China and Russia are vying for a role in ending the global coronavirus pandemic.
Both countries have produced vaccines that they intend to sell to countries that can't afford the ones being used in the United States.
Even if these vaccines don't work as well as the ones authorized in the U.S., there's no question the Chinese and Russian vaccines will be welcomed by lower resourced countries, in part because the vaccines will be available and affordable.
"China has an enormous vaccine production capacity," says Deborah Seligson, an assistant professor at Villanova University. That enormous capacity is at least in part because China is an enormous country.
And since public health measures have largely kept the virus in check in China, that capacity can be used to send vaccines around the world.
"There are going to be huge advantages to these Chinese vaccines once they're fully tested and if they turn out to be effective," she says.
The two leading vaccines from China are made by two companies: Sinovac and Sinopharm. The former is a private company, the latter a government entity. Vaccines from both companies have been granted conditional approval in China.
What makes these vaccines attractive for distribution in lower resourced countries is they don't require special refrigeration as some of the other new vaccines do and they'll be cheap.
The concept behind the vaccines made by Sinovac and Sinopharm is decades old. It's an approach used successfully in the 1950s to make a polio vaccine. It involves growing the virus in a lab, then inactivating it with a chemical like formaldehyde and using the inactivated virus in a vaccine.
"Their inactivated viral vaccine is based on research that they had conducted to develop a vaccine for SARS, and so that actually gave them a head start," says Abigail Coplin, an assistant professor of sociology and science, technology and society at Vassar College. She keeps her eye on Chinese biotech companies.
SARS was a deadly outbreak in the early 2000s in China caused by a close relative of the coronavirus. It appeared at the time as if a global pandemic of SARS were a real possibility. In the end, the coronavirus turned out to be reasonably difficult to transmit from person to person, and with relatively modest public health measures in place, SARS basically just disappeared in 2004. So the SARS vaccines being developed were shelved.
But there's still a question of whether the new Chinese vaccines are effective.
"We just haven't seen the full trial results published yet," Coplin says.
Although both companies have claimed their vaccines are effective, neither Sinopharm nor Sinovac has published results from its efficacy trials. Coplin sees nothing nefarious about that. Since there's very little virus circulating in China, to test their vaccine the Chinese have had to turn to countries like Brazil, Indonesia and Turkey.
"When you're running that many trials internationally, it does take a lot of time to actually analyze that trial data," Coplin says.
The results that have come out have varied widely. A study in Brazil initially reported 78% effectiveness, but that number was later revised to slightly more than 50%. At the same time, a study in Turkey appeared to show 90% effectiveness.
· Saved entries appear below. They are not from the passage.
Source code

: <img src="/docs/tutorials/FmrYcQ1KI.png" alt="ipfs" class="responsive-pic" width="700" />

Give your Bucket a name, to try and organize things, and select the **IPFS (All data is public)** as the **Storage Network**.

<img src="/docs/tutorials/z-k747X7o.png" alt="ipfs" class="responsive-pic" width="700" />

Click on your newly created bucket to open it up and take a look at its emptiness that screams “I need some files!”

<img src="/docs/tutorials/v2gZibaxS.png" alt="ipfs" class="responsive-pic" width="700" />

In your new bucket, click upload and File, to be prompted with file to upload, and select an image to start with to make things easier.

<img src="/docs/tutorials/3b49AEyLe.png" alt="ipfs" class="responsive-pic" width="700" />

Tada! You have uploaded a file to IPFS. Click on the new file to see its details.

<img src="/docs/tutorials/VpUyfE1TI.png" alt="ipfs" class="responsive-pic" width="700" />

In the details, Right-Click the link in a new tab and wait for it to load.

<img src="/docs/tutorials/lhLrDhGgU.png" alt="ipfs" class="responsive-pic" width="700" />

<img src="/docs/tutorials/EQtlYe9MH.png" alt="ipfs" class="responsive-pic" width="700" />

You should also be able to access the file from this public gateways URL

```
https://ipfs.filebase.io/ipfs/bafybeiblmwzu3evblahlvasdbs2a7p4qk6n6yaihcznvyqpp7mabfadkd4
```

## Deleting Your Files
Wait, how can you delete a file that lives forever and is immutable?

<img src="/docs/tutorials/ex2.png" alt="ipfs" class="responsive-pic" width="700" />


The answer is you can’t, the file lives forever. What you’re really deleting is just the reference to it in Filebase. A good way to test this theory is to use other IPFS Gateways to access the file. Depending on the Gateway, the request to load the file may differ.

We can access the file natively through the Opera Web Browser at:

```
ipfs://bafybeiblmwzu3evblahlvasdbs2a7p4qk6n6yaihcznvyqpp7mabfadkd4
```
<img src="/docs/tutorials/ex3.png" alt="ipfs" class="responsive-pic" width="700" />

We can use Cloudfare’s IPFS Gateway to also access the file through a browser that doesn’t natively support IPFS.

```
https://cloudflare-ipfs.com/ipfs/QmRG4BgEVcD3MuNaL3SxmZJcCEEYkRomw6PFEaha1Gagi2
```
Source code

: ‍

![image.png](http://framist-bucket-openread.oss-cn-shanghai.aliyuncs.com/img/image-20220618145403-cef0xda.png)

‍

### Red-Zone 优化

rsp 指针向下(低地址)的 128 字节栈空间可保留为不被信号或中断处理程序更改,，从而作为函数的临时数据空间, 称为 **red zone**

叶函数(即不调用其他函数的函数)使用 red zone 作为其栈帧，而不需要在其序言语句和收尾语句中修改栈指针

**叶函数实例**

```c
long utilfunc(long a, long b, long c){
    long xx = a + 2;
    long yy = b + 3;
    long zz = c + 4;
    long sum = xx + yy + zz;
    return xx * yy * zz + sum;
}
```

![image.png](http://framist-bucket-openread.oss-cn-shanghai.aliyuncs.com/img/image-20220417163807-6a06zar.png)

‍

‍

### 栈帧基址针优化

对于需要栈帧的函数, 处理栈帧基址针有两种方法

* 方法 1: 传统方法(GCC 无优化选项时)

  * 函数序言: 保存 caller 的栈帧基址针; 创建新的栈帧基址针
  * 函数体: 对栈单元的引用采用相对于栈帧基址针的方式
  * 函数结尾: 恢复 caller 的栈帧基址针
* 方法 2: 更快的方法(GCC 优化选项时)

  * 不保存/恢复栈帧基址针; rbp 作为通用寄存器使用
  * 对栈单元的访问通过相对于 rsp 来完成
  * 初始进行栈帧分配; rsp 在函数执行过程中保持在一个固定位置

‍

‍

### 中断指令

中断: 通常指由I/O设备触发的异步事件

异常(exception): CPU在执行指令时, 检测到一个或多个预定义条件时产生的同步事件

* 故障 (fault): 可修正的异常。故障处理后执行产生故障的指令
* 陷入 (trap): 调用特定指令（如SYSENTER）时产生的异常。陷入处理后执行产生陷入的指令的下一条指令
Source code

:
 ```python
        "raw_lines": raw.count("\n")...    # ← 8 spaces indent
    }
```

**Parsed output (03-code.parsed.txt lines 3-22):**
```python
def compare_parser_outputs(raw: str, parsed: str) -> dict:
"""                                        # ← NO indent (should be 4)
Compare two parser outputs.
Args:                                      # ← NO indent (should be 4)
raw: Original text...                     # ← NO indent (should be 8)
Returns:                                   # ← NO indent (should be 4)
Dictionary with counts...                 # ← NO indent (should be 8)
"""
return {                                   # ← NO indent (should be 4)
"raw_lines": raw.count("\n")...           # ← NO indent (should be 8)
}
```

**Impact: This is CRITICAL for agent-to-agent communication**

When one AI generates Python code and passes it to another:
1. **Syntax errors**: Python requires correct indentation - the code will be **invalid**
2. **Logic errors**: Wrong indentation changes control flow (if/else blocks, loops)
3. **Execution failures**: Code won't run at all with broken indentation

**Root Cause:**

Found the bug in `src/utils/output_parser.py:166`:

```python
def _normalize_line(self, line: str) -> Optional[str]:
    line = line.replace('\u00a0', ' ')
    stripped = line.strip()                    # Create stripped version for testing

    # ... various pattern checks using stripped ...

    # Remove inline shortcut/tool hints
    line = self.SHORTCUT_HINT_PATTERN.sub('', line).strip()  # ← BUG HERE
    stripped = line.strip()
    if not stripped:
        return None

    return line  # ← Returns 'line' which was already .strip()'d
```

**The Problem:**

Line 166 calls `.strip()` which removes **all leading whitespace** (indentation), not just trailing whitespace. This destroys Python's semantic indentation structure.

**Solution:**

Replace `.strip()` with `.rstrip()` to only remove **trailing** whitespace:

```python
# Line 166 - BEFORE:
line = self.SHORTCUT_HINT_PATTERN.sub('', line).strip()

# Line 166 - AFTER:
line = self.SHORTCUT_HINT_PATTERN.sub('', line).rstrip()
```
Without definitive trial results showing that any of the Chinese or Russian vaccines work, why have apparently more than a dozen countries around the world signed deals to get one of these vaccines?
"It's a measure of how desperate countries feel and how much uncertainty they face," says J. Stephen Morrison, director of the Global Health Policy Center at the Center for Strategic and International Studies.
But, he adds, "most countries are not throwing themselves hook, line and sinker into partnerships with the Chinese."
That's because there are other, low-cost alternatives. A vaccine made by Oxford University and AstraZeneca is also racking up lots of international customers, and it has also been given some form of regulatory go-ahead in several countries including India. That country is also likely to have its own vaccine candidate that will be inexpensive and widely available.
But there's already another major entrant into the international vaccine arena.
"Back on Aug. 11, the Russian government, with great fanfare, announced the first in the world registration of a vaccine against COVID," says Judyth Twigg, a professor at Virginia Commonwealth University whose work focuses on Russian health policy.
The Russians chose Sputnik V as the name for their vaccine for a reason.
"They're very deliberately invoking imagery of Russia reemerging as a great power status," Twigg says. "'We're back. We're at the scientific and technological top of the world.'"
Almost immediately Russia started courting interest in their vaccine from other countries.
"The problem there was that they had not only barely started Phase 3 clinical trials, they had barely started ramping up production," Twigg says.
Now production has ramped up, says Twigg, and Russia is claiming that its vaccine is more than 90% effective, although data for that claim haven't been published yet for other scientists to scrutinize.
Nonetheless, there are buyers. Argentina recently purchased 300,000 doses of Sputnik V, apparently at a very favorable price.
"[Russia] said, 'Let's see if we can get some sort of international caché out of being a donor that's finally sending some vaccine to a non-Western, non-northern hemisphere country," says Twigg.
One thing is clear: The world is going to need a number of vaccines to work if the global pandemic is really to be brought under control. That's why many eyes are trained on the Chinese and Russian candidates.